Top of INFORMATION GIVEN

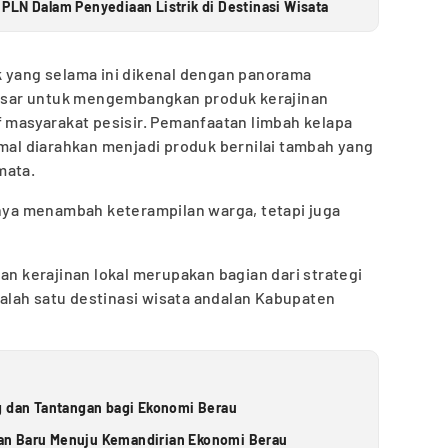
PLN Dalam Penyediaan Listrik di Destinasi Wisata
k yang selama ini dikenal dengan panorama
 besar untuk mengembangkan produk kerajinan
f masyarakat pesisir. Pemanfaatan limbah kelapa
imal diarahkan menjadi produk bernilai tambah yang
mata.
anya menambah keterampilan warga, tetapi juga
kerajinan lokal merupakan bagian dari strategi
lah satu destinasi wisata andalan Kabupaten
g dan Tantangan bagi Ekonomi Berau
an Baru Menuju Kemandirian Ekonomi Berau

Bottom of INFORMATION GIVEN

▶ _EXERCISE_:
Please lay out every line of text from the entries as a numbered list, skipping blank lines. Leave the pictures out of your answer.

▶ _EXERCISE OUTPUT_:
1. PLN Dalam Penyediaan Listrik di Destinasi Wisata
2. k yang selama ini dikenal dengan panorama
3.  besar untuk mengembangkan produk kerajinan
4. f masyarakat pesisir. Pemanfaatan limbah kelapa
5. imal diarahkan menjadi produk bernilai tambah yang
6. mata.
7. anya menambah keterampilan warga, tetapi juga
8. kerajinan lokal merupakan bagian dari strategi
9. lah satu destinasi wisata andalan Kabupaten
10. g dan Tantangan bagi Ekonomi Berau
11. an Baru Menuju Kemandirian Ekonomi Berau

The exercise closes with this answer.